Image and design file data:
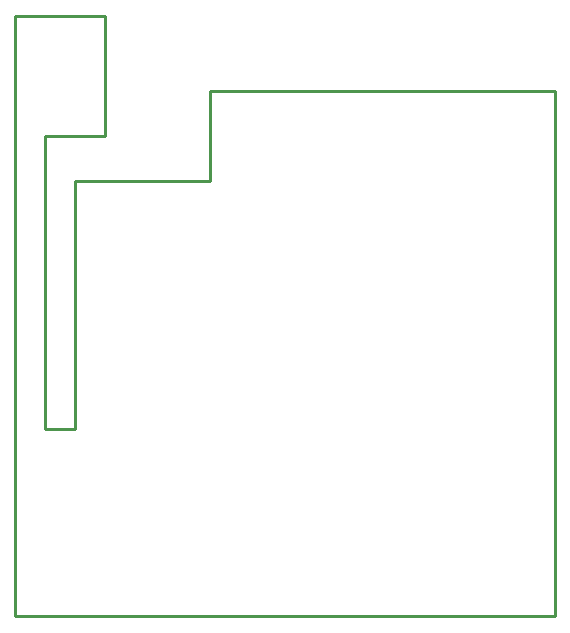
<source format=gko>
G04 Layer: BoardOutline*
G04 EasyEDA v6.3.43, 2020-05-12T15:16:01+02:00*
G04 4d644927dd1f4b27a0df6f52f7f7ce2a,accd6950acb14890b3c9ed90e7fce2f1,10*
G04 Gerber Generator version 0.2*
G04 Scale: 100 percent, Rotated: No, Reflected: No *
G04 Dimensions in inches *
G04 leading zeros omitted , absolute positions ,2 integer and 4 decimal *
%FSLAX24Y24*%
%MOIN*%
G90*
G70D02*

%ADD10C,0.010000*%
G54D10*
G01X0Y20000D02*
G01X3000Y20000D01*
G01X3000Y16000D01*
G01X1000Y16000D01*
G01X1000Y6250D01*
G01X2000Y6250D01*
G01X2000Y14500D01*
G01X6500Y14500D01*
G01X6500Y17500D01*
G01X18000Y17500D01*
G01X18000Y0D01*
G01X0Y0D01*
G01X0Y20000D01*

%LPD*%
M00*
M02*

</source>
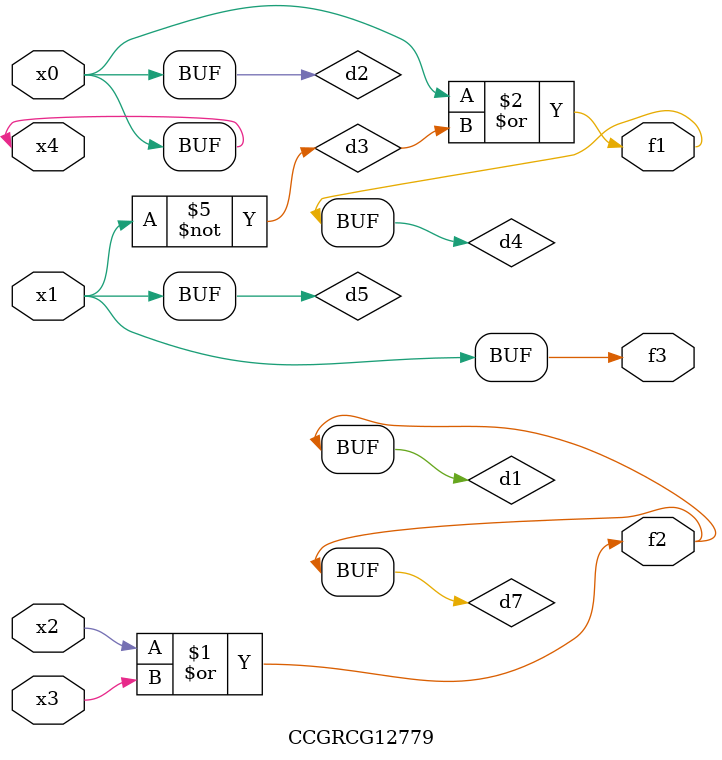
<source format=v>
module CCGRCG12779(
	input x0, x1, x2, x3, x4,
	output f1, f2, f3
);

	wire d1, d2, d3, d4, d5, d6, d7;

	or (d1, x2, x3);
	buf (d2, x0, x4);
	not (d3, x1);
	or (d4, d2, d3);
	not (d5, d3);
	nand (d6, d1, d3);
	or (d7, d1);
	assign f1 = d4;
	assign f2 = d7;
	assign f3 = d5;
endmodule

</source>
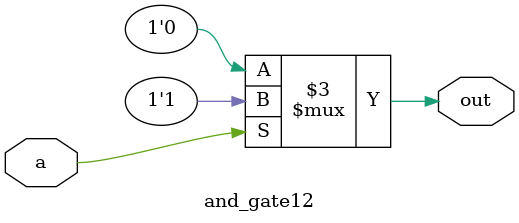
<source format=v>
module and_gate12 (
    input wire a,
    output reg out
);

    always @(*) begin
        case (a)
            1'b0: out = 1'b0;
            default: out = 1'b1;
        endcase
    end

endmodule

</source>
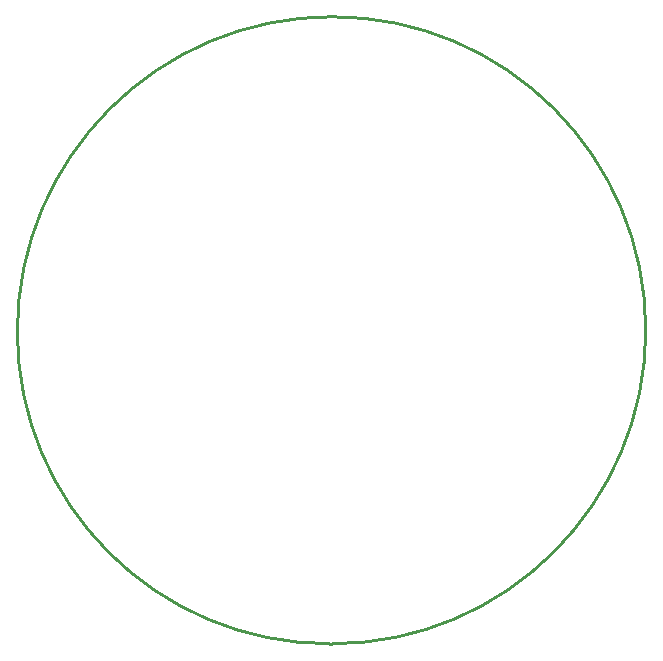
<source format=gbr>
G04 start of page 4 for group 2 idx 2 *
G04 Title: (unknown), outline *
G04 Creator: pcb 20110918 *
G04 CreationDate: Tue Jul 31 21:11:32 2012 UTC *
G04 For: frankenteddy *
G04 Format: Gerber/RS-274X *
G04 PCB-Dimensions: 212500 212500 *
G04 PCB-Coordinate-Origin: lower left *
%MOIN*%
%FSLAX25Y25*%
%LNOUTLINE*%
%ADD23C,0.0100*%
G54D23*X105500Y2000D02*X106500D01*
G75*G03X211000Y106500I0J104500D01*G01*
Y106500D02*G75*G03X106500Y211000I-104500J0D01*G01*
G75*G03X1500Y106000I0J-105000D01*G01*
G75*G03X105500Y2000I104000J0D01*G01*
M02*

</source>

▸ **What you have to do**:
Print each entry above verbatim, pictures left out.

▸ **Task answer**:
<source format=gko>
G04 Layer: BoardOutline*
G04 EasyEDA v6.3.43, 2020-05-12T15:16:01+02:00*
G04 4d644927dd1f4b27a0df6f52f7f7ce2a,accd6950acb14890b3c9ed90e7fce2f1,10*
G04 Gerber Generator version 0.2*
G04 Scale: 100 percent, Rotated: No, Reflected: No *
G04 Dimensions in inches *
G04 leading zeros omitted , absolute positions ,2 integer and 4 decimal *
%FSLAX24Y24*%
%MOIN*%
G90*
G70D02*

%ADD10C,0.010000*%
G54D10*
G01X0Y20000D02*
G01X3000Y20000D01*
G01X3000Y16000D01*
G01X1000Y16000D01*
G01X1000Y6250D01*
G01X2000Y6250D01*
G01X2000Y14500D01*
G01X6500Y14500D01*
G01X6500Y17500D01*
G01X18000Y17500D01*
G01X18000Y0D01*
G01X0Y0D01*
G01X0Y20000D01*

%LPD*%
M00*
M02*

</source>
<source format=v>
module CCGRCG12779(
	input x0, x1, x2, x3, x4,
	output f1, f2, f3
);

	wire d1, d2, d3, d4, d5, d6, d7;

	or (d1, x2, x3);
	buf (d2, x0, x4);
	not (d3, x1);
	or (d4, d2, d3);
	not (d5, d3);
	nand (d6, d1, d3);
	or (d7, d1);
	assign f1 = d4;
	assign f2 = d7;
	assign f3 = d5;
endmodule

</source>
<source format=v>
module and_gate12 (
    input wire a,
    output reg out
);

    always @(*) begin
        case (a)
            1'b0: out = 1'b0;
            default: out = 1'b1;
        endcase
    end

endmodule

</source>
<source format=gbr>
G04 start of page 4 for group 2 idx 2 *
G04 Title: (unknown), outline *
G04 Creator: pcb 20110918 *
G04 CreationDate: Tue Jul 31 21:11:32 2012 UTC *
G04 For: frankenteddy *
G04 Format: Gerber/RS-274X *
G04 PCB-Dimensions: 212500 212500 *
G04 PCB-Coordinate-Origin: lower left *
%MOIN*%
%FSLAX25Y25*%
%LNOUTLINE*%
%ADD23C,0.0100*%
G54D23*X105500Y2000D02*X106500D01*
G75*G03X211000Y106500I0J104500D01*G01*
Y106500D02*G75*G03X106500Y211000I-104500J0D01*G01*
G75*G03X1500Y106000I0J-105000D01*G01*
G75*G03X105500Y2000I104000J0D01*G01*
M02*

</source>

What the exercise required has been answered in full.